Enable fairness monitoring. In this case, we'll monitor online applications, since they are under-represented in our training data. The fairness alert threshold will be set at 90%, and we will require at least 200 records for scoring. Note that we have to supply a favourable and unfavourable model outcome, as well as a majority (reference) and minority (monitored) group.

In [None]:
subscription.fairness_monitoring.enable(
    features=[
        Feature("AppliedOnline", majority=['NO'], minority=['YES'], threshold=0.90)
    ],
    favourable_classes=['NO'],
    unfavourable_classes=['YES'],
    min_records=200
)

Configure drift monitoring. Set the alert threshold at 5% predicted drop in accuracy, and the minimum records required for scoring at 100. This will begin training the drift monitor model in OpenScale.

In [None]:
subscription.drift_monitoring.enable(threshold=0.05, min_records=100)

Monitor the creation of the drift monitor.
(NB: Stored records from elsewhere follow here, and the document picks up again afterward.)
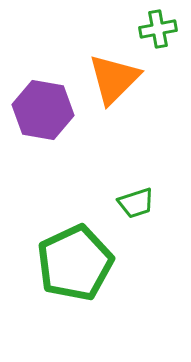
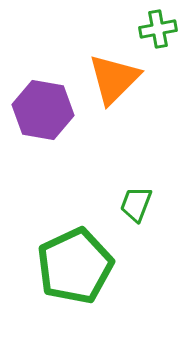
green trapezoid: moved 1 px down; rotated 129 degrees clockwise
green pentagon: moved 3 px down
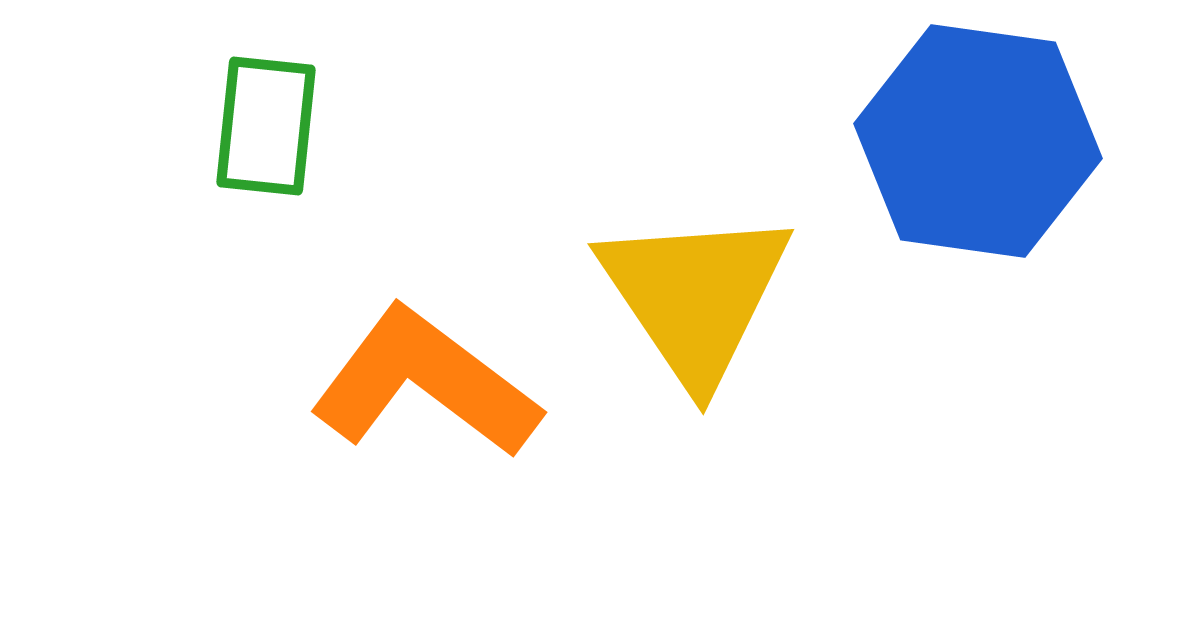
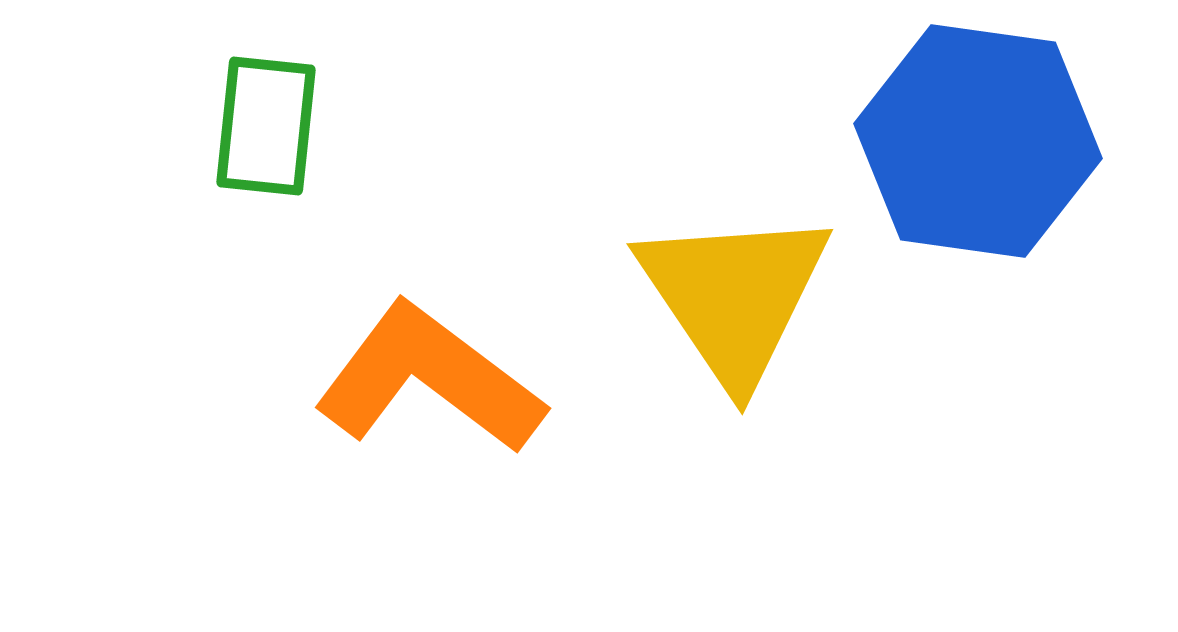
yellow triangle: moved 39 px right
orange L-shape: moved 4 px right, 4 px up
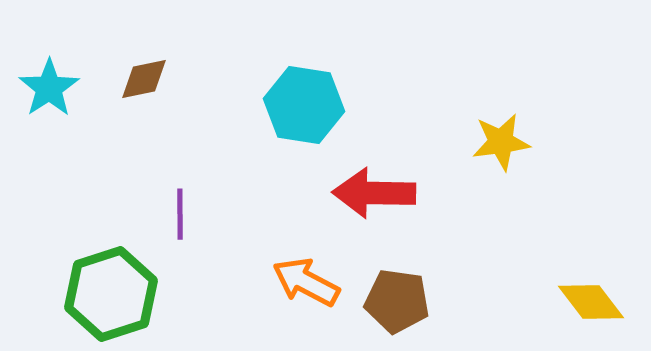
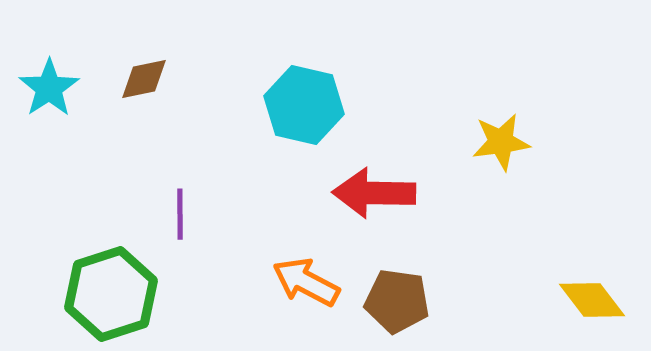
cyan hexagon: rotated 4 degrees clockwise
yellow diamond: moved 1 px right, 2 px up
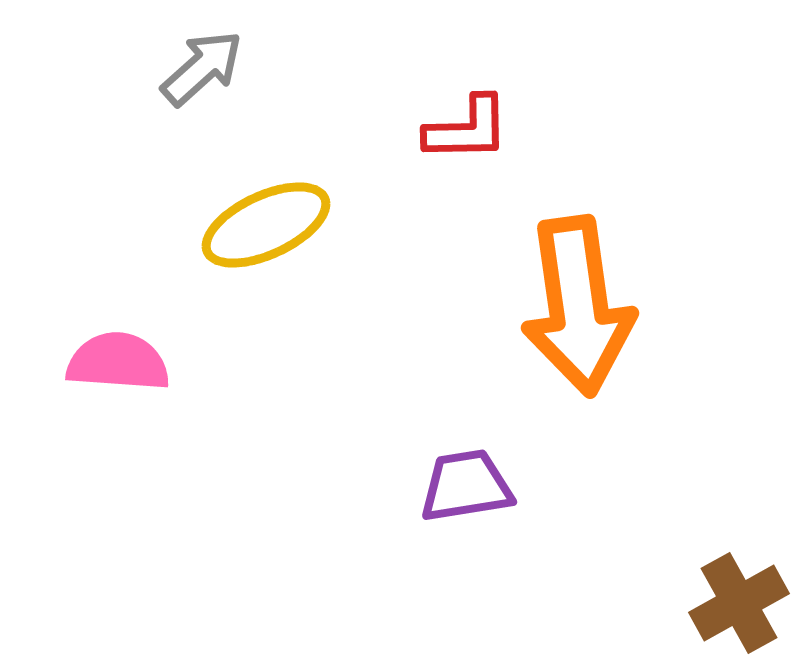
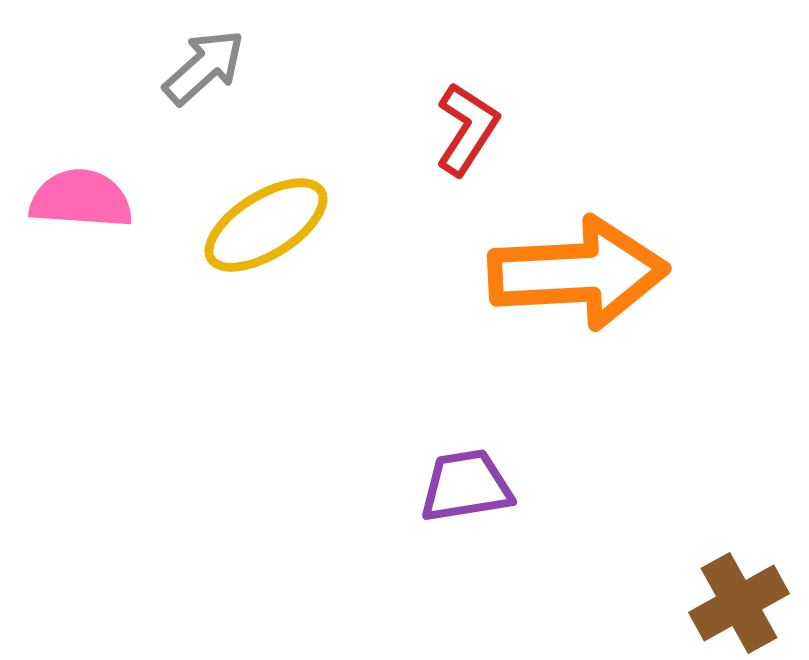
gray arrow: moved 2 px right, 1 px up
red L-shape: rotated 56 degrees counterclockwise
yellow ellipse: rotated 7 degrees counterclockwise
orange arrow: moved 33 px up; rotated 85 degrees counterclockwise
pink semicircle: moved 37 px left, 163 px up
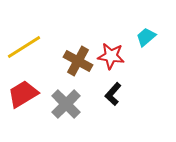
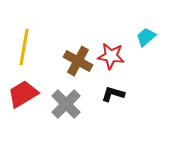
yellow line: rotated 48 degrees counterclockwise
black L-shape: rotated 65 degrees clockwise
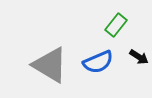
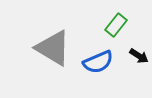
black arrow: moved 1 px up
gray triangle: moved 3 px right, 17 px up
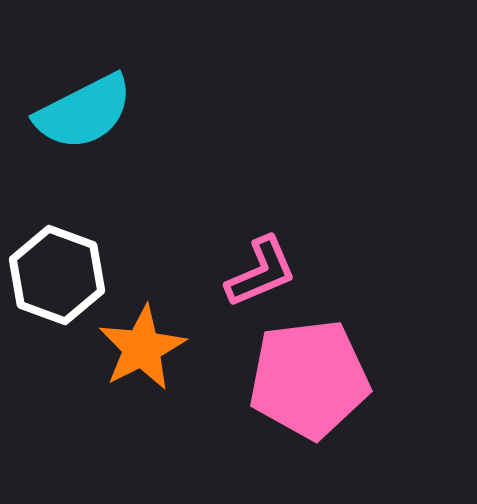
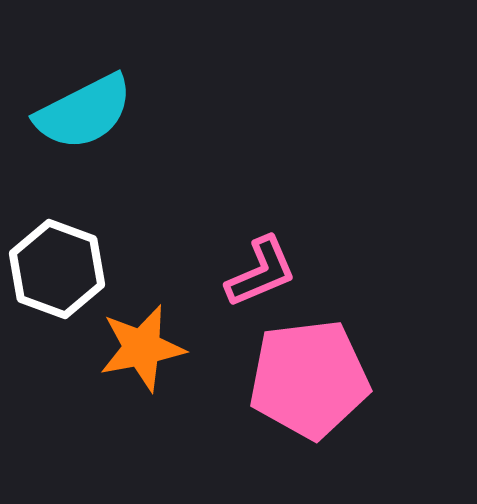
white hexagon: moved 6 px up
orange star: rotated 16 degrees clockwise
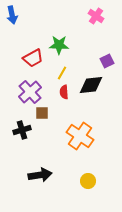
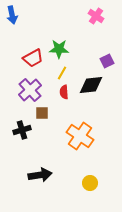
green star: moved 4 px down
purple cross: moved 2 px up
yellow circle: moved 2 px right, 2 px down
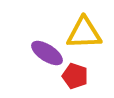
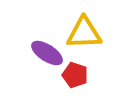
red pentagon: moved 1 px up
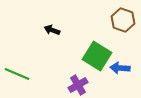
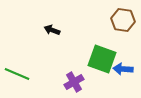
brown hexagon: rotated 10 degrees counterclockwise
green square: moved 5 px right, 3 px down; rotated 12 degrees counterclockwise
blue arrow: moved 3 px right, 1 px down
purple cross: moved 4 px left, 3 px up
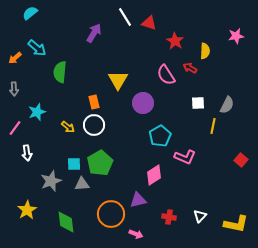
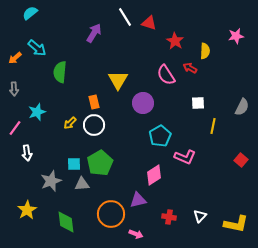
gray semicircle: moved 15 px right, 2 px down
yellow arrow: moved 2 px right, 4 px up; rotated 96 degrees clockwise
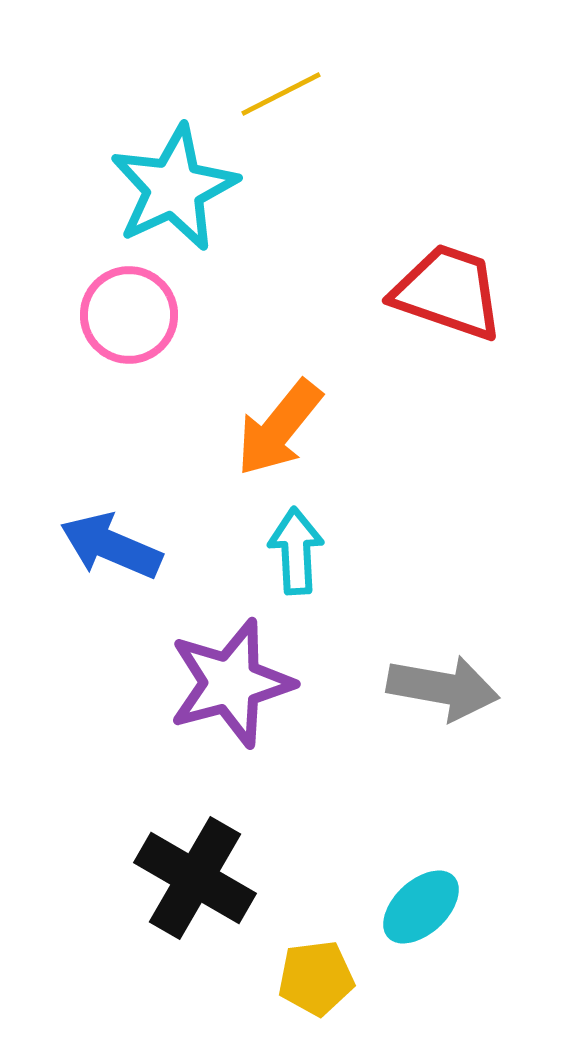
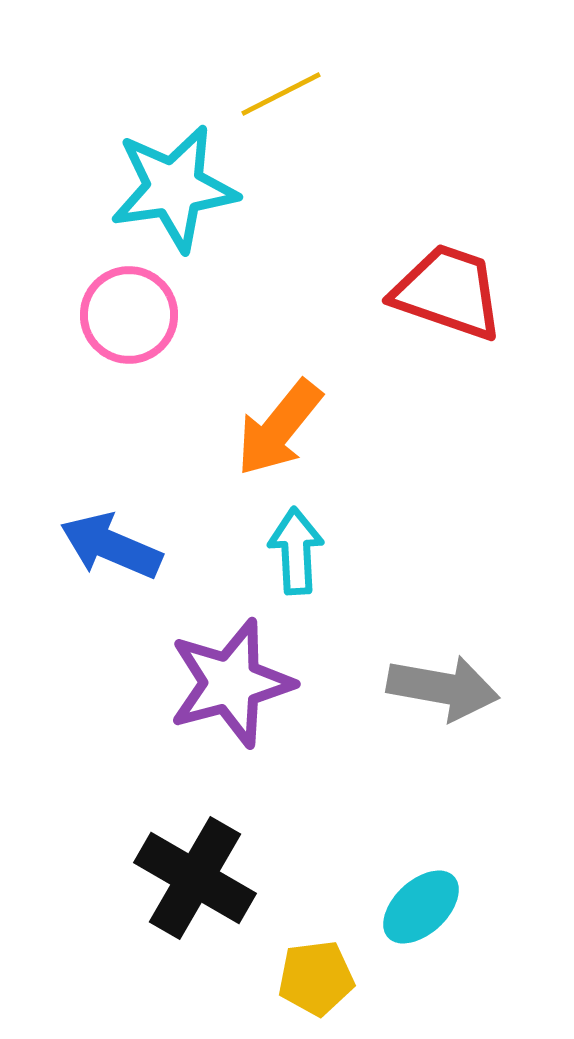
cyan star: rotated 17 degrees clockwise
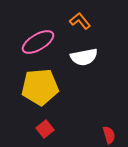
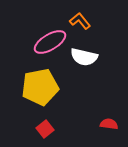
pink ellipse: moved 12 px right
white semicircle: rotated 24 degrees clockwise
yellow pentagon: rotated 6 degrees counterclockwise
red semicircle: moved 11 px up; rotated 66 degrees counterclockwise
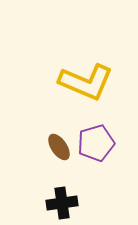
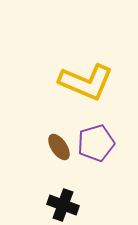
black cross: moved 1 px right, 2 px down; rotated 28 degrees clockwise
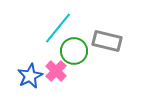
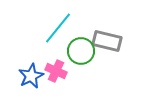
green circle: moved 7 px right
pink cross: rotated 20 degrees counterclockwise
blue star: moved 1 px right
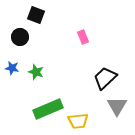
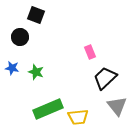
pink rectangle: moved 7 px right, 15 px down
gray triangle: rotated 10 degrees counterclockwise
yellow trapezoid: moved 4 px up
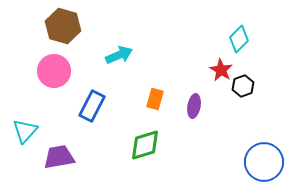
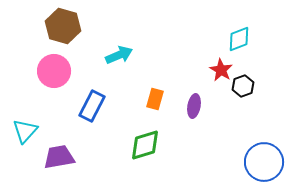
cyan diamond: rotated 24 degrees clockwise
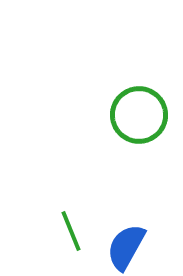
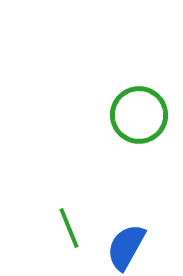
green line: moved 2 px left, 3 px up
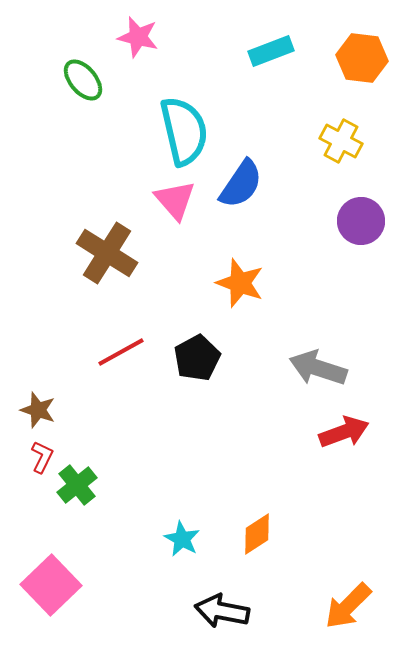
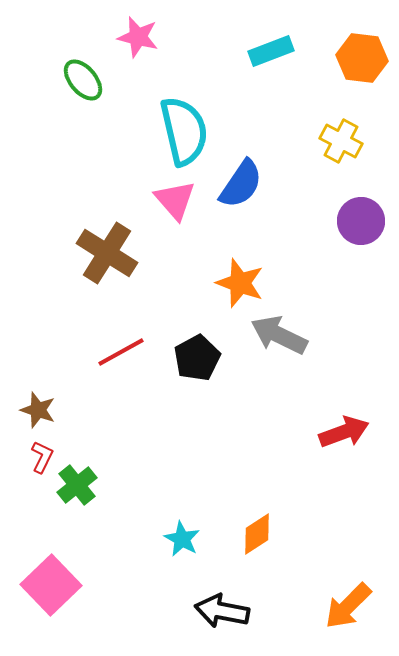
gray arrow: moved 39 px left, 33 px up; rotated 8 degrees clockwise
Check every 30 seconds to see if it has been successfully created.

In [None]:
drift_status = None
while drift_status != 'finished':
    drift_details = subscription.drift_monitoring.get_details()
    drift_status = drift_details['parameters']['config_status']['state']
    if drift_status != 'finished':
        print(drift_status)
        time.sleep(30)
print(drift_status)

In [None]:
print(drift_details['parameters'])

Manually run the fairness monitor.

In [None]:
fairness_run_details = subscription.fairness_monitoring.run(background_mode=False)

In [None]:
fairness_run_details

In [None]:
subscription.fairness_monitoring.show_table()

Manually run the drift monitor

In [None]:
drift_run_details = subscription.drift_monitoring.run(background_mode=False)

In [None]:
drift_run_details

In [None]:
subscription.drift_monitoring.show_table()

Upload feedback data to run the quality monitor

In [None]:
feedback_payload_set = df.values.tolist()

feedback_payload = []
for _ in range(0, 101):
    feedback_payload.append(random.choice(feedback_payload_set))
print(feedback_payload[0])

In [None]:
subscription.feedback_logging.store(feedback_payload)

In [None]:
time.sleep(10)
subscription.feedback_logging.show_table()

In [None]:
run_details = subscription.quality_monitoring.run(background_mode=False)

In [None]:
time.sleep(10)
subscription.quality_monitoring.show_table()

Enable explainability.

In [None]:
from ibm_ai_openscale.supporting_classes import *

subscription.explainability.enable()

Get a transaction to explain.

In [None]:
transaction_id = subscription.payload_logging.get_table_content(limit=1)['scoring_id'].values[0]

print(transaction_id)

In [None]:
explain_run = subscription.explainability.run(transaction_id=transaction_id, background_mode=False, cem=False)

In [None]:
explain_run

## Congratulations!

You have successfully created the mortgage default model and configured it for monitoring with Watson OpenScale. Next, set up the model feed notebook to run at regular intervals to pump data into your model.